■ What needs to be done
The following data has a line with "right knee: (429, 371, 8)" and a line with "right shoulder: (530, 211, 8)". Write out exactly those lines and all the lines between them.

Dataset entries:

——————————

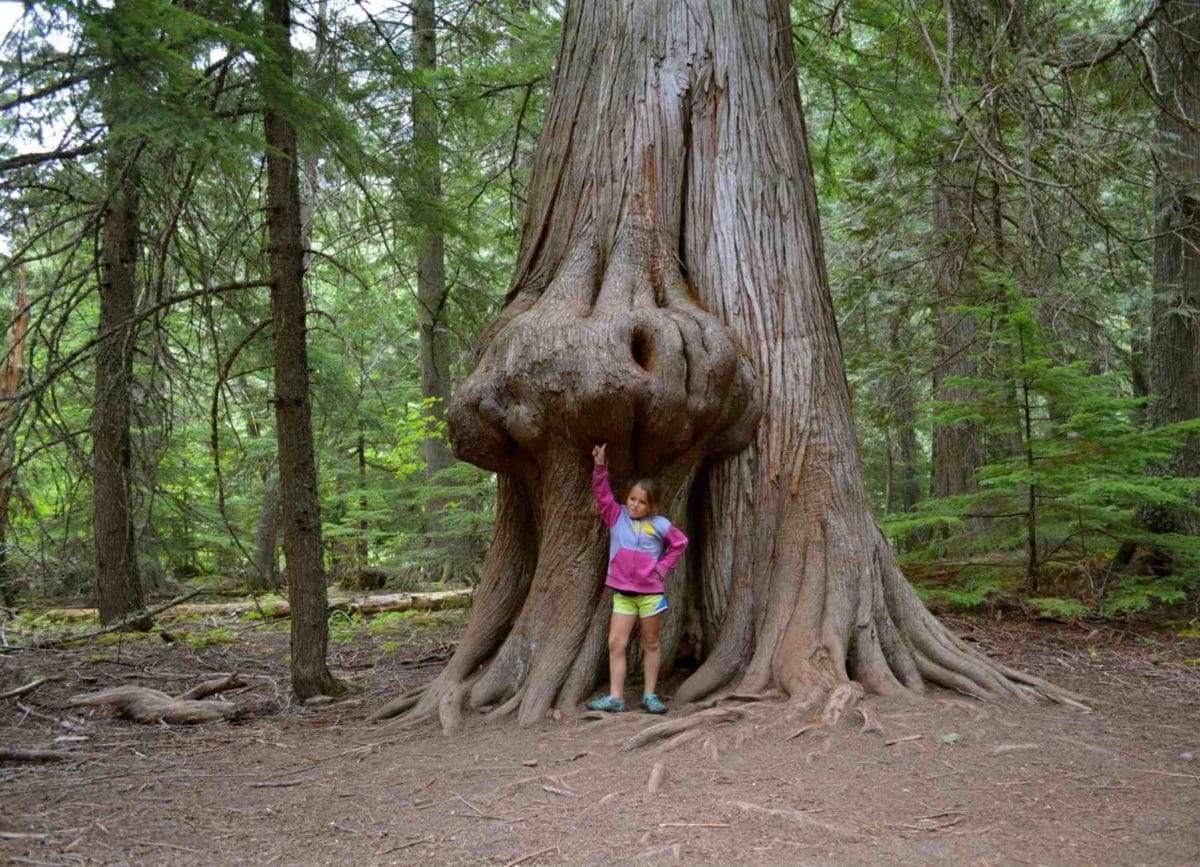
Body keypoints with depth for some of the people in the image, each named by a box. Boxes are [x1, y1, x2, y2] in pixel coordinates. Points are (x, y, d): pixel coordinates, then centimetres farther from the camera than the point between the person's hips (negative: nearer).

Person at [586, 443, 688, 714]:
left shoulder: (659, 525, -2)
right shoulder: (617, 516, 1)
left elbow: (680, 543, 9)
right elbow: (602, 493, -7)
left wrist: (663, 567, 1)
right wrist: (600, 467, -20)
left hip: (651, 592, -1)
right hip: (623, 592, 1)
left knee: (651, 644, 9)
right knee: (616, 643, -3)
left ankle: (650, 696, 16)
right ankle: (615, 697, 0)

——————————

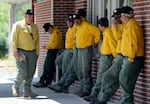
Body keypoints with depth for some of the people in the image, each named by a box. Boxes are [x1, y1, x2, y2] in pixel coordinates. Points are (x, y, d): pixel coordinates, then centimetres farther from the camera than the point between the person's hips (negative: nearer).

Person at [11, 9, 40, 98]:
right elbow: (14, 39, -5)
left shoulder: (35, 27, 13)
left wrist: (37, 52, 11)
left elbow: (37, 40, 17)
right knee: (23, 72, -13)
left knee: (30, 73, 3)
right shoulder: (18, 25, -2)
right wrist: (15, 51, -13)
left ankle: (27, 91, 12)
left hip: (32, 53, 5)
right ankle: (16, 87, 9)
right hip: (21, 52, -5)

——————————

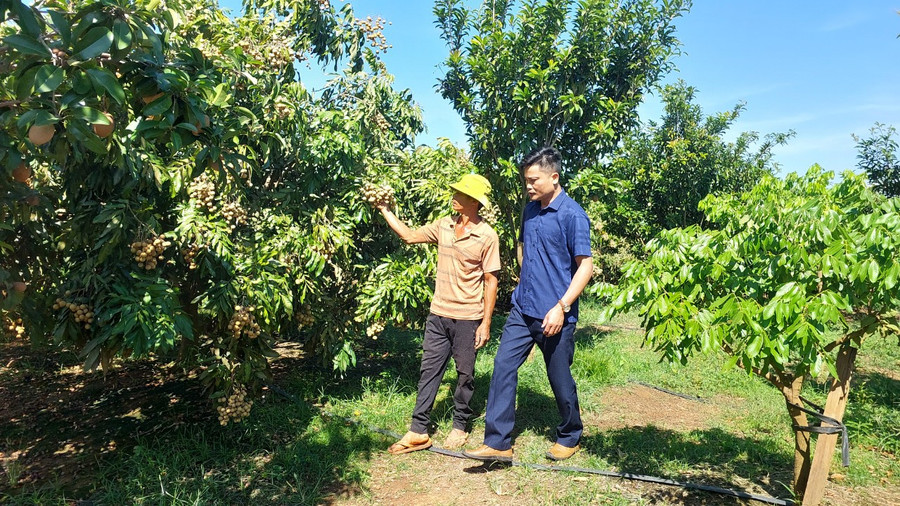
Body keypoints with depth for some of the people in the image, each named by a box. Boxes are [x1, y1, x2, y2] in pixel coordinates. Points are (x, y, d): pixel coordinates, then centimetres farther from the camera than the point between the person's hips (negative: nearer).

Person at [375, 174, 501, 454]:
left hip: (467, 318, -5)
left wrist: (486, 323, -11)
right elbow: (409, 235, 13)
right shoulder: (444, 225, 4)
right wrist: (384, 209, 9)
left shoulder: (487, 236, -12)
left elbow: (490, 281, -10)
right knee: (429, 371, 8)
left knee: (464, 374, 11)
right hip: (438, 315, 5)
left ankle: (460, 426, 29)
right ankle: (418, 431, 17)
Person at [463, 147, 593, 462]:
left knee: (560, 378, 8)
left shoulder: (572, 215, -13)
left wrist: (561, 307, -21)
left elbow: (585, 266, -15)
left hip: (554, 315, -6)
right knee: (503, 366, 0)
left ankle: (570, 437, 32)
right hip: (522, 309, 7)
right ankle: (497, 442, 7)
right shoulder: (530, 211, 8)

——————————

■ Task solution
right knee: (429, 371, 8)
left knee: (464, 374, 11)
right hip: (438, 315, 5)
left ankle: (460, 426, 29)
right ankle: (418, 431, 17)
Person at [463, 147, 593, 462]:
left knee: (560, 378, 8)
left shoulder: (572, 215, -13)
left wrist: (561, 307, -21)
left elbow: (585, 266, -15)
left hip: (554, 315, -6)
right knee: (503, 366, 0)
left ankle: (570, 437, 32)
right hip: (522, 309, 7)
right ankle: (497, 442, 7)
right shoulder: (530, 211, 8)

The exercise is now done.